# Exercise details
Exclude the pictures and reproduce the remaining data exactly as written.

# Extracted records
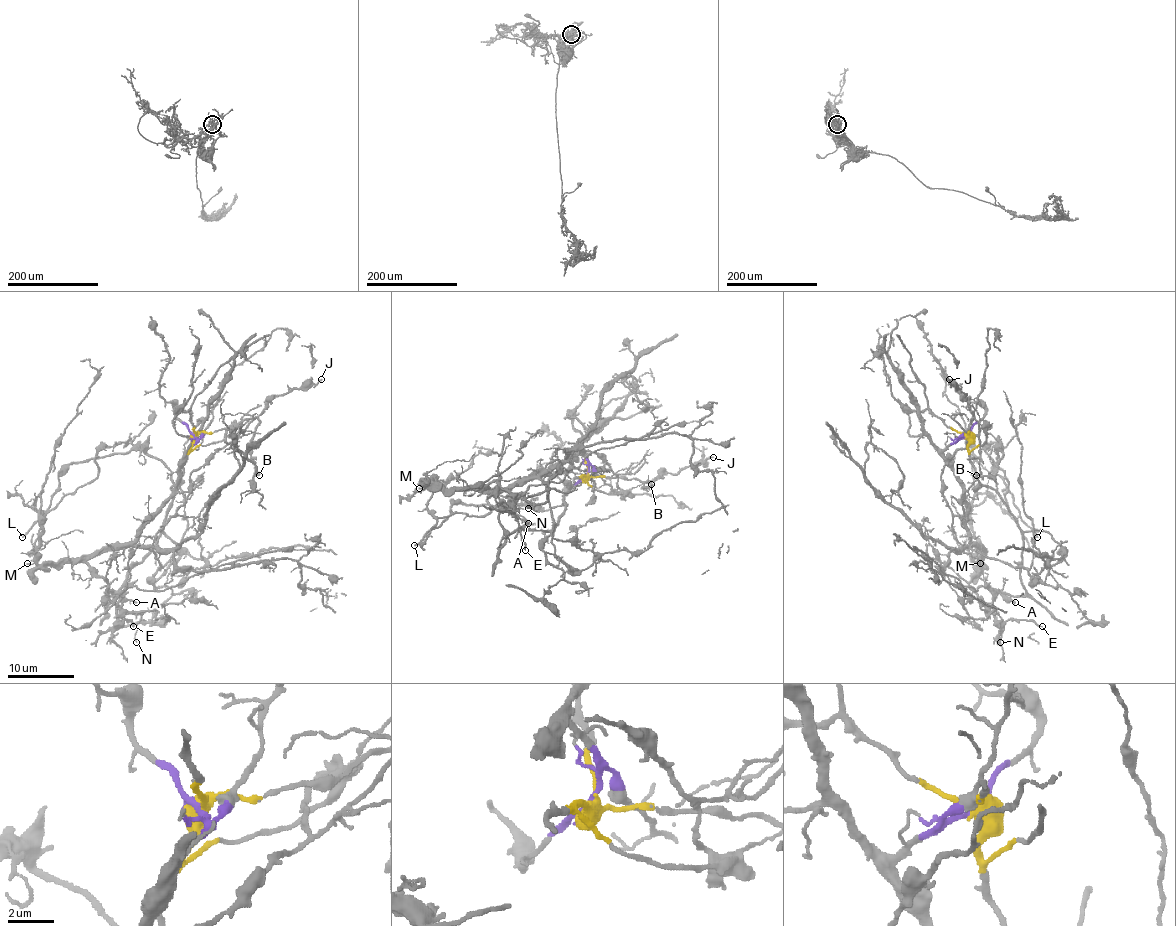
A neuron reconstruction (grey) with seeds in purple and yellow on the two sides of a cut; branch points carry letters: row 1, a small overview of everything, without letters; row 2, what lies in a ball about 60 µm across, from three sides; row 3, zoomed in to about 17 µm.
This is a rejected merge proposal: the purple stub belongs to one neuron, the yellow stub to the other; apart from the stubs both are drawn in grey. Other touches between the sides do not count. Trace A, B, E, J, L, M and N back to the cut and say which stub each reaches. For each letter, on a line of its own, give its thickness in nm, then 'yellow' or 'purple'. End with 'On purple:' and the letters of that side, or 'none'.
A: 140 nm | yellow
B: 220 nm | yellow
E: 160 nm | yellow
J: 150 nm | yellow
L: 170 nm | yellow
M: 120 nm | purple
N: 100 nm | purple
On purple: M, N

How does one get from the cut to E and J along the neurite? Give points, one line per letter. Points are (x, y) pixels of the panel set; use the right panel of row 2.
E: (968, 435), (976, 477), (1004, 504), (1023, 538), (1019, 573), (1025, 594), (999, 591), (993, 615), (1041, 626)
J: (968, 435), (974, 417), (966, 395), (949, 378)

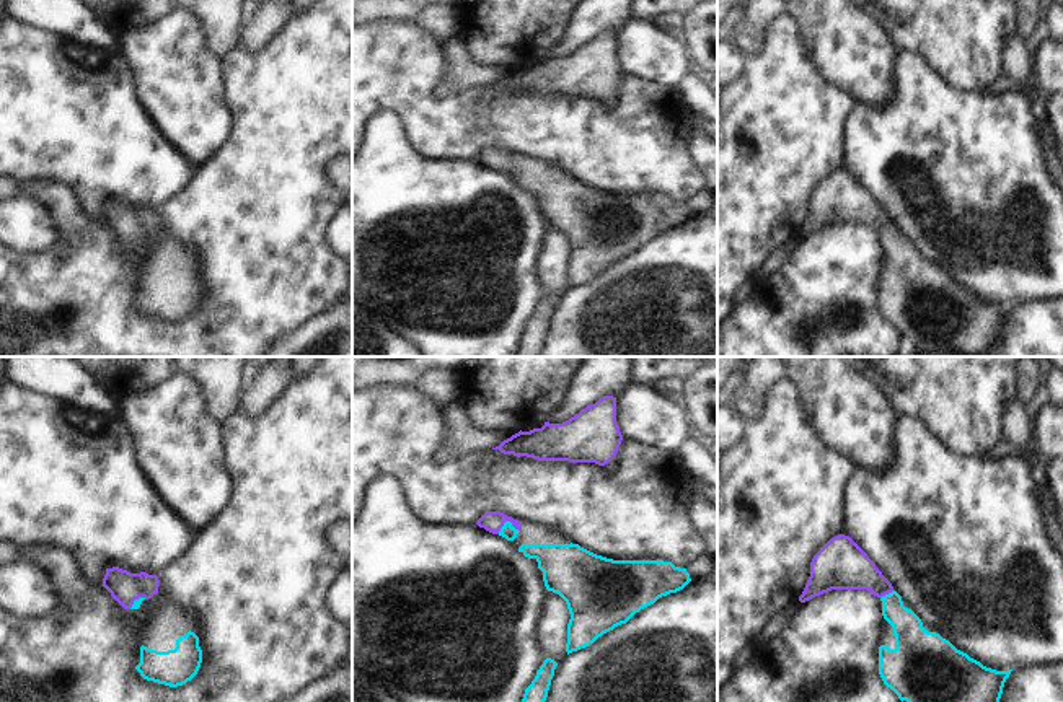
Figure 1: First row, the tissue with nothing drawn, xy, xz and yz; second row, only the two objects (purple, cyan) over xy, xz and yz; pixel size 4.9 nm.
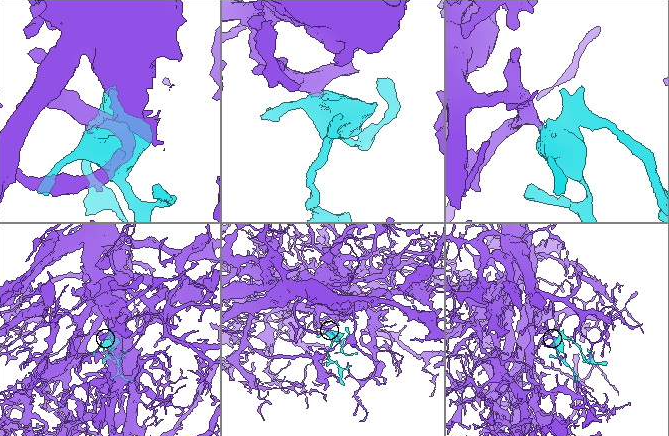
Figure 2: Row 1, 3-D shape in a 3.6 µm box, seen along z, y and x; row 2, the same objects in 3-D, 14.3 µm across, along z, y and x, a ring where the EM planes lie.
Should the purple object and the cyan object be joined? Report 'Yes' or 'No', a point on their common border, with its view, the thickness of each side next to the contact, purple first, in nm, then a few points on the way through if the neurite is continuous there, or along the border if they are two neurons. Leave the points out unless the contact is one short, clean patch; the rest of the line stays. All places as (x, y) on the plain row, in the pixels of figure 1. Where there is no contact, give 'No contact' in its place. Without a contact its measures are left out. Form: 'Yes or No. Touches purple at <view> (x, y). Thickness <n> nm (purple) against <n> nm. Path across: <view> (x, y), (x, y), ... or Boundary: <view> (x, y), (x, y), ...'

# Solution for this task
A neuron reconstruction (grey) with seeds in purple and yellow on the two sides of a cut; branch points carry letters: row 1, a small overview of everything, without letters; row 2, what lies in a ball about 60 µm across, from three sides; row 3, zoomed in to about 17 µm.
This is a rejected merge proposal: the purple stub belongs to one neuron, the yellow stub to the other; apart from the stubs both are drawn in grey. Other touches between the sides do not count. Trace A, B, E, J, L, M and N back to the cut and say which stub each reaches. For each letter, on a line of its own, give its thickness in nm, then 'yellow' or 'purple'. End with 'On purple:' and the letters of that side, or 'none'.
A: 140 nm | yellow
B: 220 nm | yellow
E: 160 nm | yellow
J: 150 nm | yellow
L: 170 nm | yellow
M: 120 nm | purple
N: 100 nm | purple
On purple: M, N

How does one get from the cut to E and J along the neurite? Give points, one line per letter. Points are (x, y) pixels of the panel set; use the right panel of row 2.
E: (968, 435), (976, 477), (1004, 504), (1023, 538), (1019, 573), (1025, 594), (999, 591), (993, 615), (1041, 626)
J: (968, 435), (974, 417), (966, 395), (949, 378)

Figure 1: First row, the tissue with nothing drawn, xy, xz and yz; second row, only the two objects (purple, cyan) over xy, xz and yz; pixel size 4.9 nm.
Figure 2: Row 1, 3-D shape in a 3.6 µm box, seen along z, y and x; row 2, the same objects in 3-D, 14.3 µm across, along z, y and x, a ring where the EM planes lie.
Should the purple object and the cyan object be joined? Report 'Yes' or 'No', a point on their common border, with its view, the thickness of each side next to the contact, purple first, in nm, then a few points on the way through if the neurite is continuous there, or along the border if they are two neurons. Leave the points out unless the contact is one short, clean patch; the rest of the line stays. All places as (x, y) on the plain row, in the pixels of figure 1. Where there is no contact, give 'No contact' in its place. Without a contact its measures are left out. Form: 'Yes or No. Touches purple at <view> (x, y). Thickness <n> nm (purple) against <n> nm. Path across: <view> (x, y), (x, y), ... or Boundary: <view> (x, y), (x, y), ...'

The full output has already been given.